Secondo lei per fare il definitivo salto di qualità di cosa avrebbe bisogno oggi la pasticceria italiana?
La pasticceria italiana ha raggiunto un elevato livello qualitativo, in competizione con il resto del mondo. Quello che a mio avviso manca per consacrarci in vetta, è la coesione o un punto d’incontro tra colleghi. Penso che siamo ancora lontani dall’essere una squadra a tutti gli effetti; è vero che si sta facendo molto, ma bisogna continuare su questa strada. L’unione fa la forza e quando raggiungeremo un punto di coesione forte, credo che poi non ce ne sarà più per nessuno (non me ne vogliano gli amici francesi…)

Pasticceria e Cake Design cosa ne pensa?
Secondo me la torta perfetta deve rispecchiare i requisiti estetici, ma anche il gusto, altrimenti che dolce è?! Per questo credo che il Cake Design si debba avvalere anche delle tecniche di pasticceria. All’ultimo Sigep (Salone Internazionale della Gelateria e Pasticceria),dove ho ricoperto il ruolo di giudice della Coppa Italiana di Cake Design, ho assaggiato delle torte che a livello estetico erano ineccepibili, ma al palato decisamente non all’altezza, mentre sono state premiate altre che hanno rispettato tutti i canoni.

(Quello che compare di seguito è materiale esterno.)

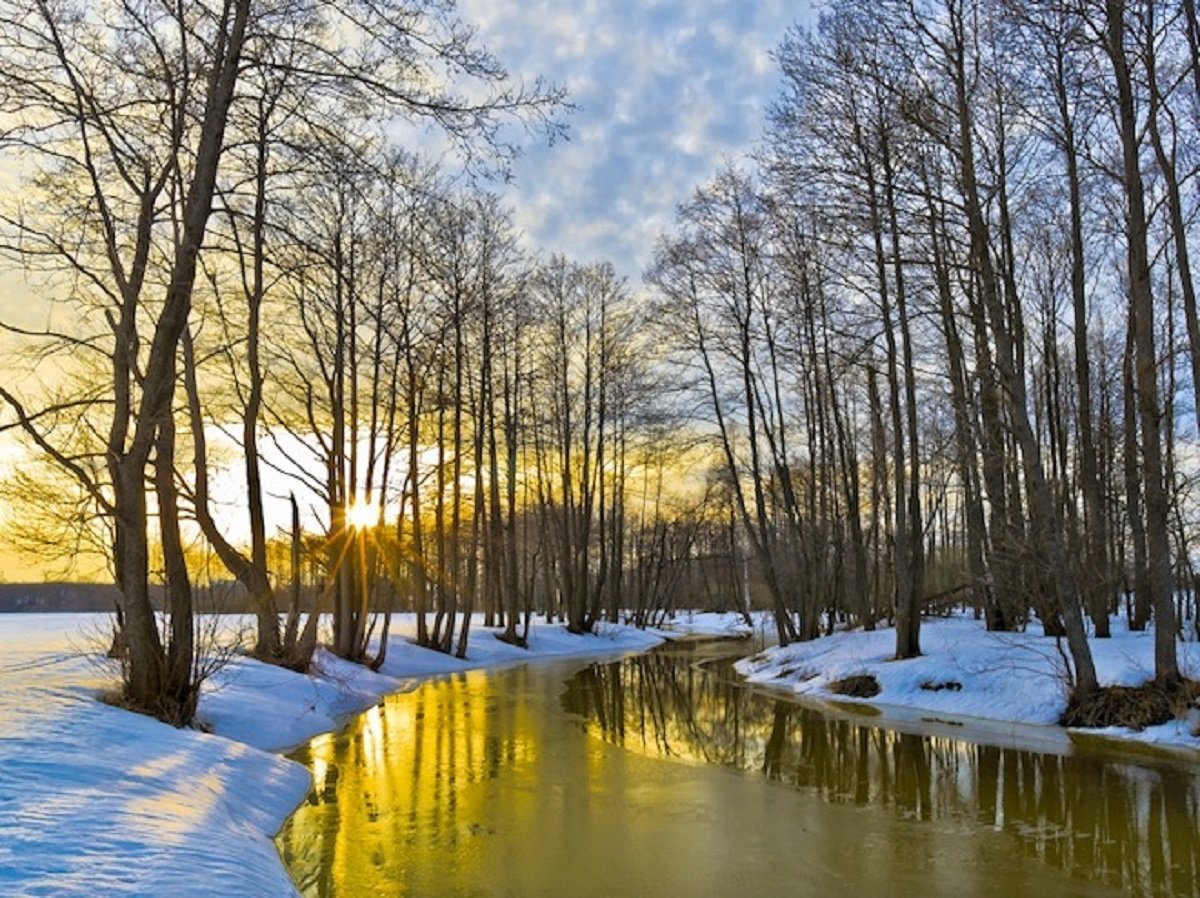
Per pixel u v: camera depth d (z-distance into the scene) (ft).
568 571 128.16
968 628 66.08
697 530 180.14
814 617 85.51
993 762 37.14
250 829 24.72
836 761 38.40
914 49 54.34
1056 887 22.52
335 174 33.35
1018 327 61.05
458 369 90.12
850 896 21.95
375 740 43.37
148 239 35.12
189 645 34.91
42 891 14.76
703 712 53.88
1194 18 41.81
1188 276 44.93
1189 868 23.84
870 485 106.63
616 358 128.57
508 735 45.29
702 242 84.53
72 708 29.17
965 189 47.70
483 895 21.81
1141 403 42.68
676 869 23.95
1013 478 64.18
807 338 84.12
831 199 60.54
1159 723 40.86
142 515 33.65
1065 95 53.83
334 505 66.80
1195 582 57.77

Qual è il dolce che le piace fare di più?
Be’ oltre al già citato babà, ammetto che la cioccolateria mi affascina parecchio. Amo tutti i dolci che contengono cioccolato; mi piace sentirne l’odore, assaggiarli e gustarne il sapore, ammirare le loro qualità visive e le decorazioni che vengono fatte utilizzando il cioccolato.

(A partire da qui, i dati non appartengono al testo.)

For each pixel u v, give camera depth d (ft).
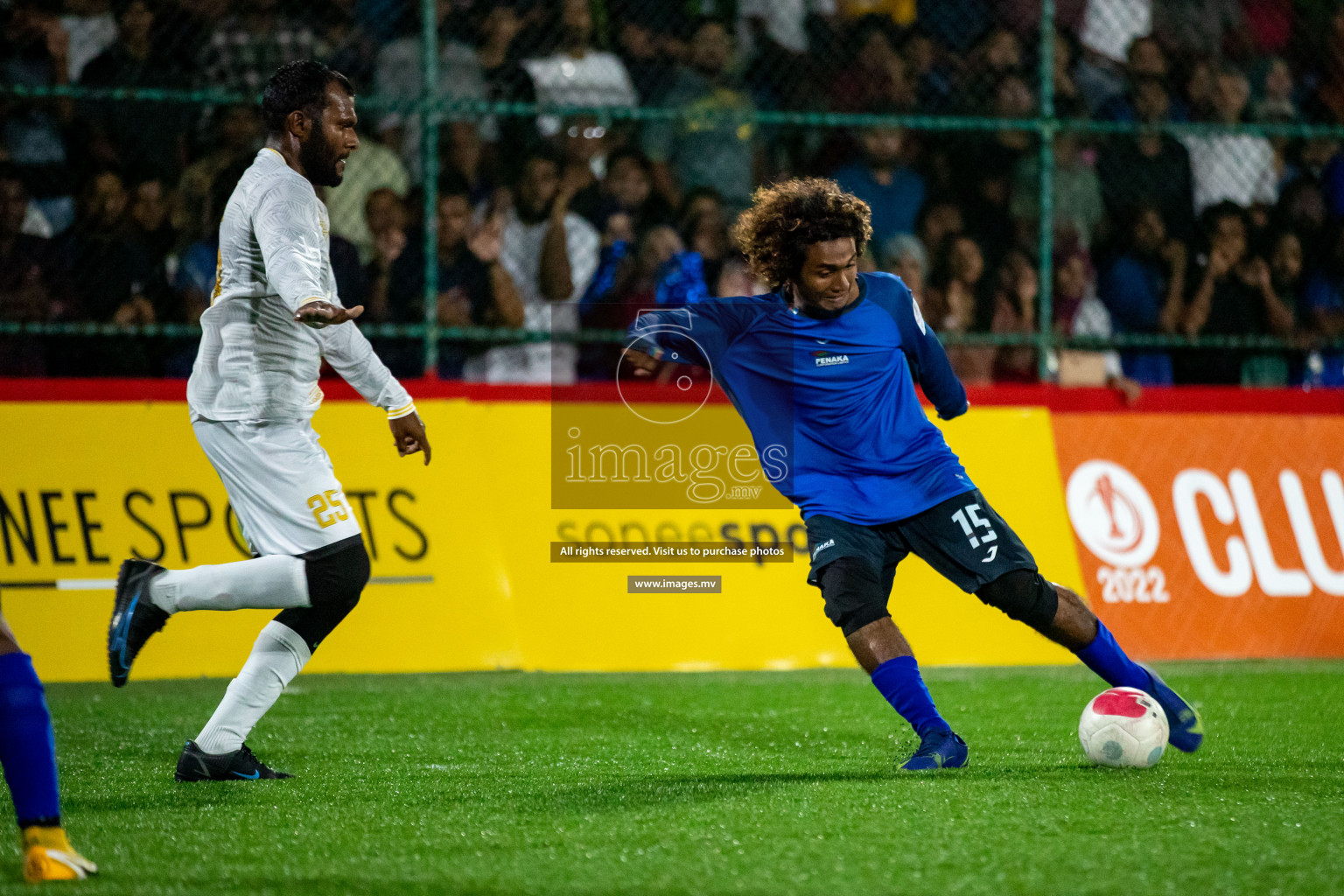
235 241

Quando penso alla pasticceria, ovviamente mi viene in mente subito la parola dolce, ma spesso anche il salato fa la sua parte. Lei come la pensa?
Il salato è una delle sensazione che, attraverso la lingua, percepisce di più il nostro organismo. Ultimamente vanno molto di moda “le rotture” delle barriere tra dolce e salato e questo è un sintomo di quanto sta accadendo nel mondo della pasticceria. Per completare i nostri sensi, mi piace mettere nelle mie creazioni un tocco di salato, ovviamente in quelli che penso ci stia bene. Ma attenzione… se un tiramisù è tiramisù, col salato c’entra ben poco!